**** QUELLTEXT ****

Erst unter dem Buchstaben W outet sich der Autor als Kurt Valentin, das literarische Ich. Dieser autobiografische Aspekt des Büchleins wirkt auf mich ermutigend. Indem der Leser dem Autor zuhört und ihm Glauben schenkt, gewinnt er Mut, sich auch selbst als einer zu zeigen, der unvollkommen, der verletzt oder krank ist. „Zeige deine Wunde“, sagt Joseph Beuys; und „das muss nicht schaden“, könnte Wolfgang Werner draufsetzen.
Es ist ein radikal subjektives Alphabet mit menschlichen und psychiatrischen Tugenden (z.B. „Aufrichtigkeit“, „Nachfragen“, „Treue“, „Dabeisein“, „Ordnen“, „Qualität“) und Notwendigkeiten (z.B. „Hunger“, „Sexualität“, „Psychopharmaka“, Sterben). Ergänzungen oder Hinweise auf fehlende Notwendigkeiten (z.B. Geld, Tätigkeit) und Tugenden (z.B. Lob/ Kritik-, Zorn) sind also kaum am Platz.

Von den vielen Möglichkeiten, die diese paradoxen Geschichten in sich bergen, will ich wenigstens drei anführen.

****

• AUFGABENSTELLUNG:
Beantworten Sie anhand des Quelltexts diese Fragen:
(a) Unter welchem Buchstaben gibt sich der Autor als Kurt Valentin zu erkennen?
(b) Wem wird das Zitat „Zeige deine Wunde“ zugeschrieben?
(c) Wie viele der Möglichkeiten, die die paradoxen Geschichten bergen, will der Schreibende mindestens anführen?

**** DATENSATZINHALT ****

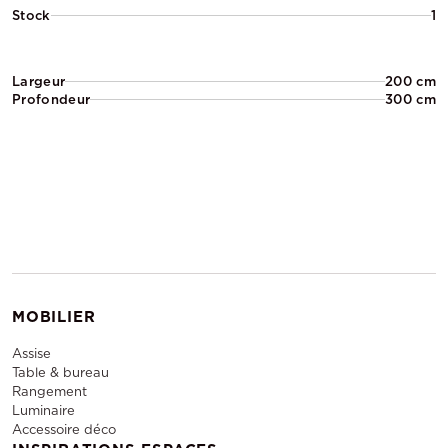
Stock
1
Largeur
200 cm
Profondeur
300 cm
MOBILIER
Assise
Table & bureau
Rangement
Luminaire
Accessoire déco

****

• ANTWORTFELD:
(a) Der Autor gibt sich unter dem Buchstaben W als Kurt Valentin zu erkennen.
(b) Das Zitat wird Joseph Beuys zugeschrieben.
(c) Er will mindestens drei Möglichkeiten anführen.